## TASK TO CARRY OUT
Below are the entries; return every line among them that holds the word "David".
========================
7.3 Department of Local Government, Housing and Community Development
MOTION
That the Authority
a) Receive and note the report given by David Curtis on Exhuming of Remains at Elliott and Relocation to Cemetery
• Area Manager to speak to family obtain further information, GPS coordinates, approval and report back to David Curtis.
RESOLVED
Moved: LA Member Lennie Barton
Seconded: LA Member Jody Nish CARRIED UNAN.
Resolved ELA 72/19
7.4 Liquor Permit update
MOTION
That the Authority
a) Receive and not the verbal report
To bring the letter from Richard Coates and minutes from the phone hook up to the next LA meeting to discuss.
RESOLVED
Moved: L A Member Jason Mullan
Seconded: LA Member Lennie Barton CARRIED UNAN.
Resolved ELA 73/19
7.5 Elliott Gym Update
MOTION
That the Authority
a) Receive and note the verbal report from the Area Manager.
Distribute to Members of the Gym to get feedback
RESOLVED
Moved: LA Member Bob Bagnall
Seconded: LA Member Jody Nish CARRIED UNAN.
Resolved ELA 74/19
========================
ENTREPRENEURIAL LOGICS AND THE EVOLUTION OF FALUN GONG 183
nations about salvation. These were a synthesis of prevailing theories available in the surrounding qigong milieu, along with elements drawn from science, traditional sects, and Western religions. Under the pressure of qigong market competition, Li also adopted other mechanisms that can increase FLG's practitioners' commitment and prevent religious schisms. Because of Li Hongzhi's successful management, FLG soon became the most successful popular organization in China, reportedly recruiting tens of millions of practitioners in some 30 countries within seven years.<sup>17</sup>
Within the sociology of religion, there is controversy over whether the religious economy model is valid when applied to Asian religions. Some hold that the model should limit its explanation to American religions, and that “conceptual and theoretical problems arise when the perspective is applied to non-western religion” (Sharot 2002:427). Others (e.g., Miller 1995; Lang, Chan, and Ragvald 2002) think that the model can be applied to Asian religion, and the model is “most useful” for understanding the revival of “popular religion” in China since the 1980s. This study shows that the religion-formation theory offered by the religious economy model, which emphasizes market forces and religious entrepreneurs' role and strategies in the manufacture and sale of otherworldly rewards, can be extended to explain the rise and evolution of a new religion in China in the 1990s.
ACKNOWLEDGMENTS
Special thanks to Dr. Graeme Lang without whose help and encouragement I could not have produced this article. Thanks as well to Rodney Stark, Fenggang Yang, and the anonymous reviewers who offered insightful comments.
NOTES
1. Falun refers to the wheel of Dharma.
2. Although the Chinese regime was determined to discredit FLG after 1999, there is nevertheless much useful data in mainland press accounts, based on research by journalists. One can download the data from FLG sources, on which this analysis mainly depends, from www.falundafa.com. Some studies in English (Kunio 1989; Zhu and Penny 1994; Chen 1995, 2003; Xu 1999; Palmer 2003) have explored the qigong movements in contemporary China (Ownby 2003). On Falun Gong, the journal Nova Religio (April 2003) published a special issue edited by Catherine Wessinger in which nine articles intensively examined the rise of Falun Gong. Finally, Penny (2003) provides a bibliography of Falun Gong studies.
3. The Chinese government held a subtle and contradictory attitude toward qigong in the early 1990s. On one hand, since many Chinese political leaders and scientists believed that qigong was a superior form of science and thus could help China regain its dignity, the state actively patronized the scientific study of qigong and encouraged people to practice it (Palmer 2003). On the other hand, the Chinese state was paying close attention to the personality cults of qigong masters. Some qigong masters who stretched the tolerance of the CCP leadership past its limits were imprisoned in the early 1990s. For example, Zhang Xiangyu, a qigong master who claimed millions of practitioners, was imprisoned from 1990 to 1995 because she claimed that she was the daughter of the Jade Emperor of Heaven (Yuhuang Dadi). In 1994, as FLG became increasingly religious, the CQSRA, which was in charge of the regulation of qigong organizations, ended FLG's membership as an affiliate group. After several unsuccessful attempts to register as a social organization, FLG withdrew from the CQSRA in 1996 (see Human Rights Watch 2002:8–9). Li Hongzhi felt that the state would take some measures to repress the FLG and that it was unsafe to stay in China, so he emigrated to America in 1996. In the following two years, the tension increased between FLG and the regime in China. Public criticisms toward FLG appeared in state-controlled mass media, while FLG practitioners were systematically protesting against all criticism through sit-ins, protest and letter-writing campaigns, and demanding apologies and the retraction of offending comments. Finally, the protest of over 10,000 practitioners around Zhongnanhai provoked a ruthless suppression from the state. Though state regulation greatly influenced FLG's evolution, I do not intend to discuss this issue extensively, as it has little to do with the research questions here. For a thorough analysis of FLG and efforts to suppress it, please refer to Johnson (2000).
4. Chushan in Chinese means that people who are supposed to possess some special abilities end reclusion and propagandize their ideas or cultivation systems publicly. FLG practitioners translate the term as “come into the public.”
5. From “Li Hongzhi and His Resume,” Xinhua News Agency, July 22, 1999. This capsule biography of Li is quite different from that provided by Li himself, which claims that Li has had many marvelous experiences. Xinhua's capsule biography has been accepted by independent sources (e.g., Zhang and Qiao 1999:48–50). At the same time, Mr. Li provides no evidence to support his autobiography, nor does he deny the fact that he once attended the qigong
========================
## RESPONSE
a) Receive and note the report given by David Curtis on Exhuming of Remains at Elliott and Relocation to Cemetery
• Area Manager to speak to family obtain further information, GPS coordinates, approval and report back to David Curtis.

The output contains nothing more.